In the early fall, I remove all the potatoes and quickly plant winter rye and a winter vetch. In the spring, these plants will take off, so unless you want to leave the soil fallow for another year, I would cut the plants down and gently hoe them into the soil. In a few weeks, plant a new crop, like peas or fava beans. All the grass and weeds will be converted into a beautiful rich organic material, attracting many beneficial insects and worms.

Many of todays organic growers rely on great compost, while others make their own organic fertilizer. This is a very simple and inexpensive way, especially if you buy the 'ingreiants' from a farmer's feed supply company. You will need to buy organic Alfalfa meal, kelp meal, dolomite lime, garden gypsum, and calcium carbonate.

Mix together: 4 parts of alfalfa meal, 1/2 part of dolomite lime, 1/4 part gypsum, 1/4 part calcium carbonate and 1 part of kelp meal. Some people substitute the kelp meal for rock phosphate or use 1/2 part kelp meal with 1/2 part rock phosphate.

Apply 1 cup per 10 sq. ft. Buy your ingrediants in minimum 50 lb. bags.
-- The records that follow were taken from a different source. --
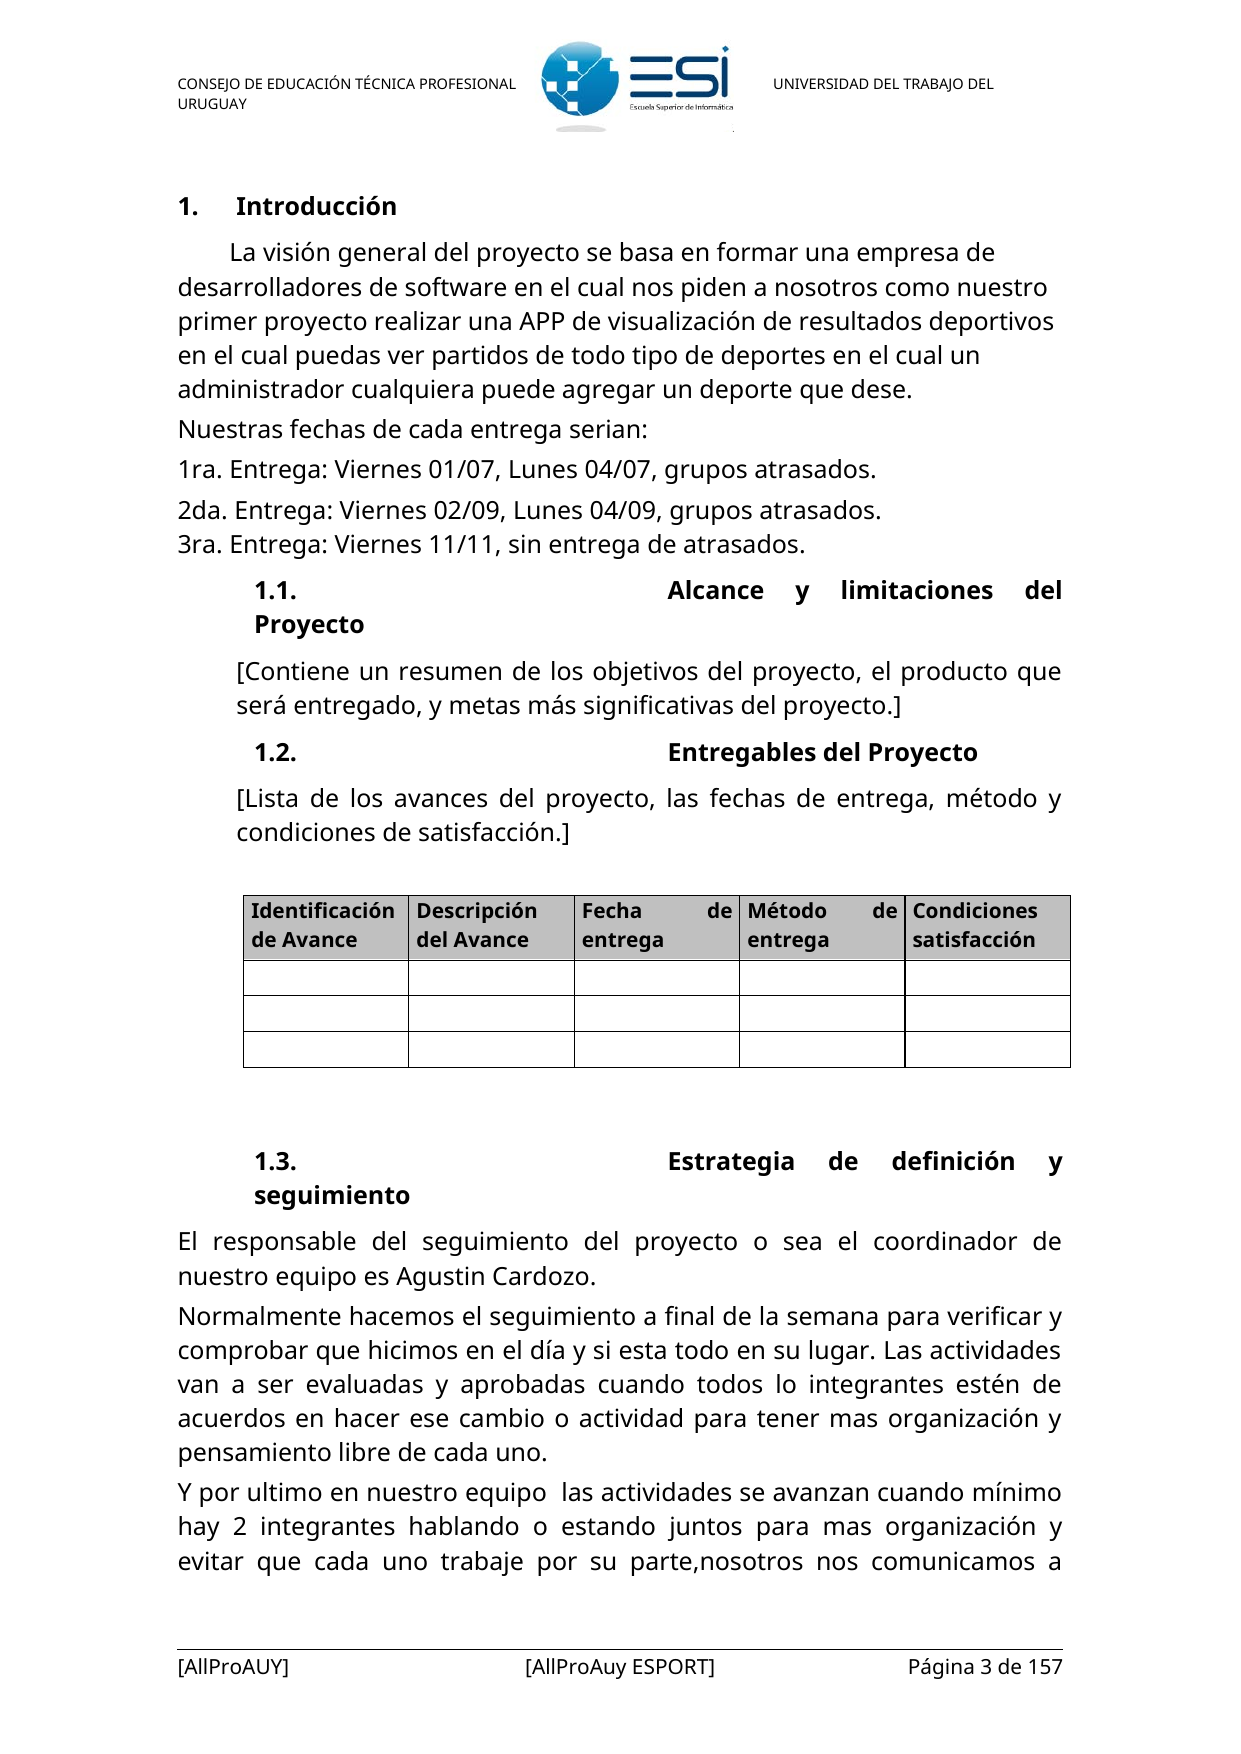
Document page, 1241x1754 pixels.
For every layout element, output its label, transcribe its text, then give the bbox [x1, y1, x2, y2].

table_cell [244, 961, 408, 995]
text 2da. Entrega: Viernes 02/09, Lunes 04/09, grupos atrasados. 3ra. Entrega: Viernes 11/11, sin entrega de atrasados. [177, 492, 1063, 560]
table_cell [244, 996, 408, 1031]
table_header Condiciones satisfacción [906, 896, 1070, 959]
table_header Descripción del Avance [409, 896, 574, 959]
table_cell [906, 1032, 1070, 1067]
table_header Método de entrega [740, 896, 904, 959]
table_cell [740, 1032, 904, 1067]
table_cell [244, 1032, 408, 1067]
table_cell [906, 961, 1070, 995]
table_cell [575, 961, 739, 995]
text [Lista de los avances del proyecto, las fechas de entrega, método y condiciones de satisfacción.] [236, 781, 1063, 849]
text Nuestras fechas de cada entrega serian: [177, 412, 1063, 446]
table_header Identificación de Avance [244, 896, 408, 959]
table_cell [575, 996, 739, 1031]
subtitle Estrategia de definición y seguimiento [254, 1143, 1063, 1212]
subtitle Introducción [177, 188, 1063, 223]
table_cell [409, 996, 574, 1031]
picture [534, 39, 734, 132]
table_cell [409, 1032, 574, 1067]
subtitle Entregables del Proyecto [254, 734, 1063, 768]
table_cell [906, 996, 1070, 1031]
text Normalmente hacemos el seguimiento a final de la semana para verificar y comprobar que hicimos en el día y si esta todo en su lugar. Las actividades van a ser evaluadas y aprobadas cuando todos lo integrantes estén de acuerdos en hacer ese cambio o actividad para tener mas organización y pensamiento libre de cada uno. [177, 1298, 1063, 1469]
text 1ra. Entrega: Viernes 01/07, Lunes 04/07, grupos atrasados. [177, 452, 1063, 486]
table_cell [575, 1032, 739, 1067]
table_cell [740, 961, 904, 995]
text [Contiene un resumen de los objetivos del proyecto, el producto que será entregado, y metas más significativas del proyecto.] [236, 653, 1063, 722]
text El responsable del seguimiento del proyecto o sea el coordinador de nuestro equipo es Agustin Cardozo. [177, 1224, 1063, 1292]
table_header Fecha de entrega [575, 896, 739, 959]
text La visión general del proyecto se basa en formar una empresa de desarrolladores de software en el cual nos piden a nosotros como nuestro primer proyecto realizar una APP de visualización de resultados deportivos en el cual puedas ver partidos de todo tipo de deportes en el cual un administrador cualquiera puede agregar un deporte que dese. [177, 235, 1063, 405]
table_cell [409, 961, 574, 995]
subtitle Alcance y limitaciones del Proyecto [254, 573, 1063, 641]
table_cell [740, 996, 904, 1031]
text Y por ultimo en nuestro equipo las actividades se avanzan cuando mínimo hay 2 integrantes hablando o estando juntos para mas organización y evitar que cada uno trabaje por su parte,nosotros nos comunicamos a [177, 1475, 1063, 1577]
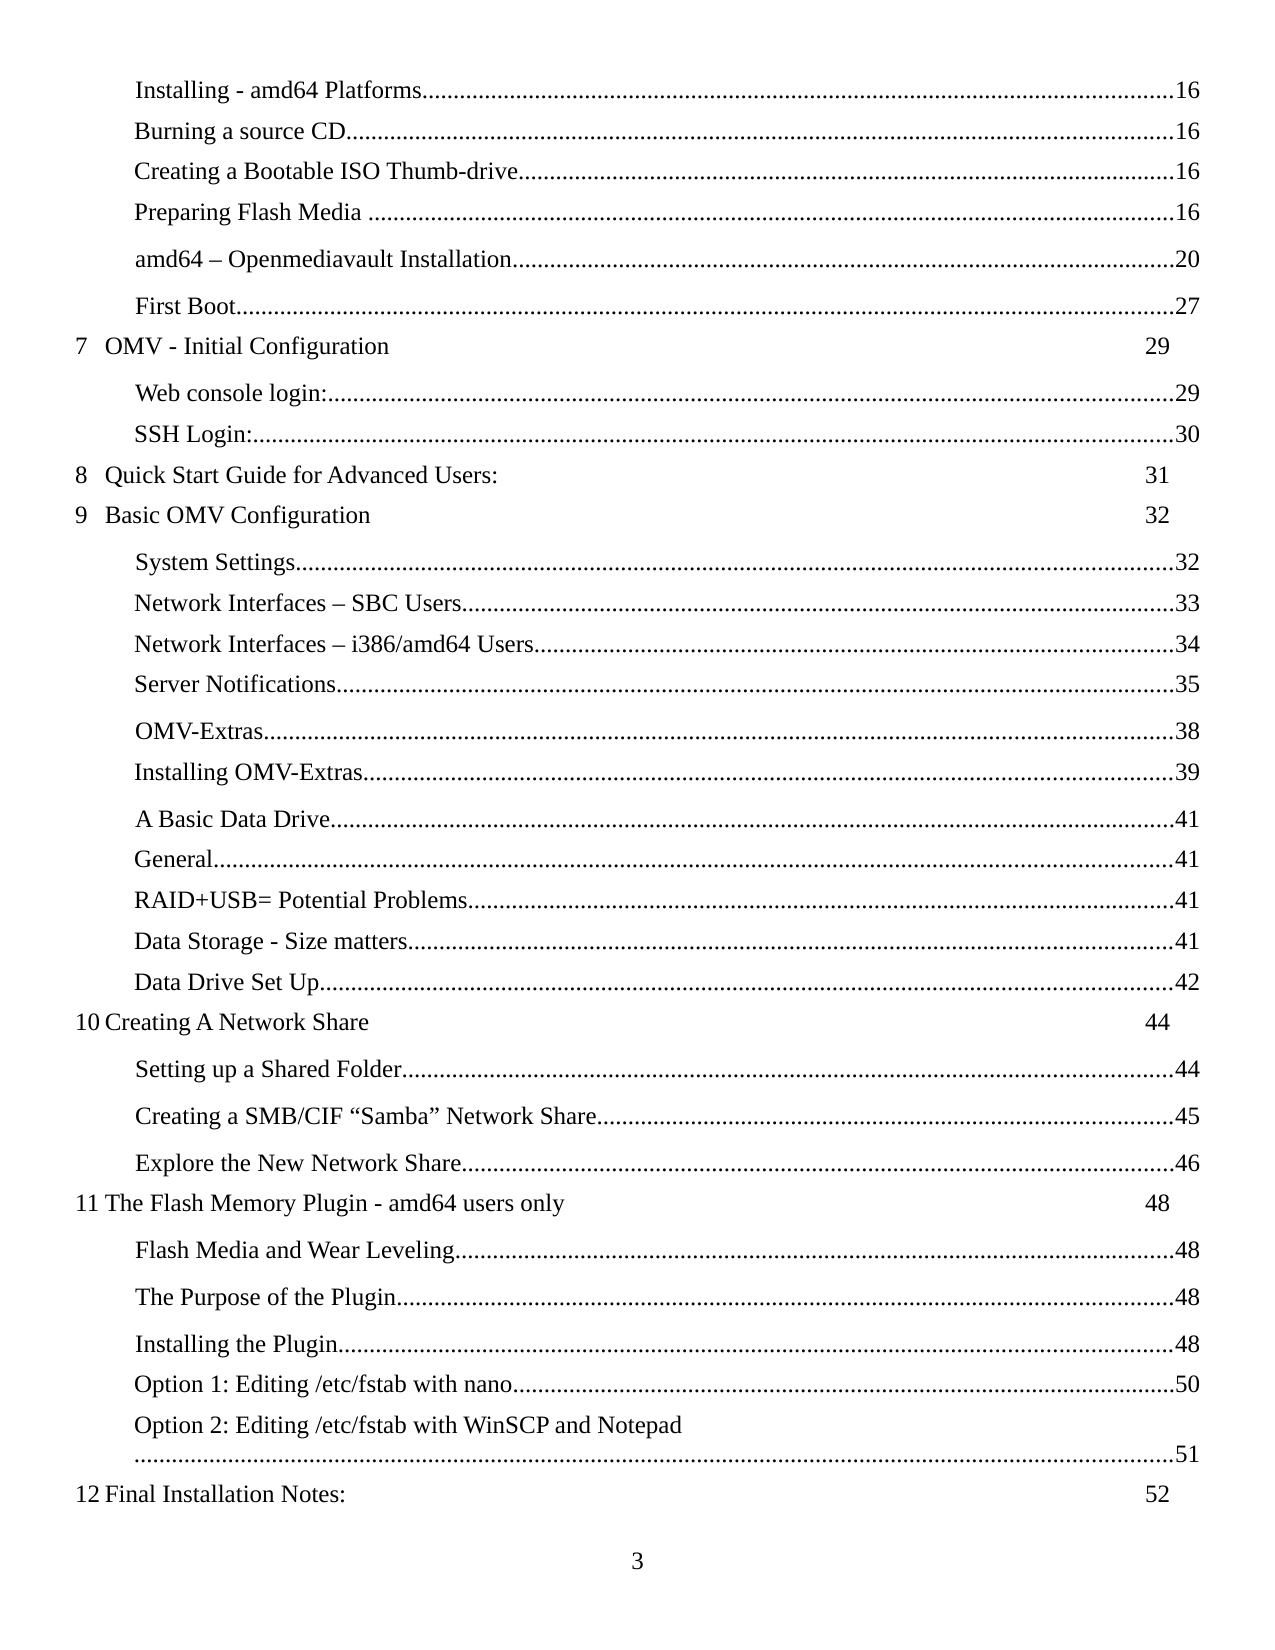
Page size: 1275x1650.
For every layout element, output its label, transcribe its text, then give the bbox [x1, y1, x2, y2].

text Installing the Plugin 48 [135, 1329, 1200, 1357]
text Creating a Bootable ISO Thumb-drive 16 [134, 156, 1200, 185]
text Option 2: Editing /etc/fstab with WinSCP and Notepad 51 [134, 1410, 1200, 1468]
subtitle Final Installation Notes: 52 [75, 1479, 1170, 1508]
text Installing OMV-Extras 39 [134, 757, 1200, 786]
text Web console login: 29 [135, 378, 1200, 407]
text Flash Media and Wear Leveling 48 [135, 1235, 1200, 1264]
text RAID+USB= Potential Problems 41 [134, 885, 1200, 914]
text Setting up a Shared Folder 44 [135, 1054, 1200, 1083]
text OMV-Extras 38 [135, 716, 1200, 745]
text Network Interfaces – SBC Users 33 [134, 588, 1200, 617]
subtitle OMV - Initial Configuration 29 [75, 331, 1170, 360]
subtitle The Flash Memory Plugin - amd64 users only 48 [75, 1188, 1170, 1217]
text A Basic Data Drive 41 [135, 804, 1200, 832]
text Server Notifications 35 [134, 669, 1200, 698]
text Data Drive Set Up 42 [134, 967, 1200, 995]
text Option 1: Editing /etc/fstab with nano 50 [134, 1369, 1200, 1398]
text Explore the New Network Share 46 [135, 1148, 1200, 1176]
text Burning a source CD 16 [134, 116, 1200, 144]
text amd64 – Openmediavault Installation 20 [135, 244, 1200, 273]
text SSH Login: 30 [134, 419, 1200, 448]
text Installing - amd64 Platforms 16 [135, 75, 1200, 104]
text System Settings 32 [135, 547, 1200, 576]
text General 41 [134, 844, 1200, 873]
text Creating a SMB/CIF “Samba” Network Share 45 [135, 1101, 1200, 1129]
text First Boot 27 [135, 291, 1200, 319]
text Preparing Flash Media 16 [134, 197, 1200, 226]
subtitle Quick Start Guide for Advanced Users: 31 [75, 460, 1170, 488]
text Data Storage - Size matters 41 [134, 926, 1200, 954]
text The Purpose of the Plugin 48 [135, 1282, 1200, 1311]
subtitle Basic OMV Configuration 32 [75, 500, 1170, 529]
text Network Interfaces – i386/amd64 Users 34 [134, 629, 1200, 657]
subtitle Creating A Network Share 44 [75, 1007, 1170, 1036]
Garden centres will sell an organic mix or these ingrediants in small 5-10 lb bags but the cost will be a lot more expensive.

This post is getting long so I will add one more point before I sign off:

Attract beneficial insects! Plant feverfew, borage, fennel, parsley, shasta daisies, sedums, elderberries; plants that have small flowers. Allow these plants to go to seed too. These plants attract ladybugs and numerous other insects that attack pests.

Have a water source, like a small pond or a dish of water and lay burlap so the insects and bees don't drown. In the Fall, leave some leaves in a pile and hollow dry stems, with rocks, sticks or ornaments that allow these insects to over-winter.

5 comments:

Anonymous said...

Hi,
I'm growing my pear trees and hopefully other fruit trees from seed. I have 12 pear tree seedings sprouting. Kind of fun and cool to do, beats buying a $20 plus fruit tree at Lowes. I hope to do seedlings for two or three types of apple trees, pear, peach, plum, persimmon, and nectarine trees.
JDH

J. D. Hull said...

Jeez, it's been over a year now and no new posts?
We finally broke ground on our house the first week of April. I'm taking pictures of the slow progress on the house. In a year from now I hope to plant the trees I'm growing for the orchard.

Sawsee said...

Hi JDH!

Yes, I will have to get back to adding a new post.

It's great that you are starting your own fruit trees from seed! I read that planting peach trees with apples trees help to keep aphids away. I've been quite interested in symbiotic relationships between plants. There is a very cool book called: 'Carrots loves tomatoes', and it have incredible info on this subject.

How's the family?

Anonymous said...

Along your line of thinking, I want to plant bee and butterfly attracting bushes and such in the middle of the fruit tree orchard to help naturally promote pollination. Plants like Bee Balm, Purple Coneflower (Echinacea purpurea), Black Eyed Susan (Rudbeckia), and Lavender (Lavandula. Should work, in theory at least.
JDH

Sawsee said...

hi JDH! When we first moved here, we did not have many bees (honey) or birds. Now, our gardens are becoming alive with them. Honey bees or bumble bees rarely sting and only is they feel they are being attacked.

I love your plant list and we have most of those except rudbeckia (we'll have to put that on the shopping list!).

The other plant list to cultivate or one that attract beneficial insects: many of the Umbrelli (sp?) family: parsley, carrots, queen anne lace. Just allow a few of your plants go to seed and watch the 'umbrella-like' flower attract countless pollinating insects. The queen's anne lace can be a problem, in that it can cross-pollinate with your carrot flowers, making the seeds no longer 'carrots' and therefore inedible.

The other cool plant that is considered a soil-builder is buckwheat. It grows in very poor soil and suppresses weeds and attracts bees, plus the seeds can be collected for eating.

I read an interesting article about using primula flowers, chives, lemon balm and strawberries plants around the fruit trees to keep the weeds and grass at bay. Plus all these plants are edible. Now, I've never munched on primula flowers or leaves before but it is nice to know one is planting edible plants rather than poisonous ones!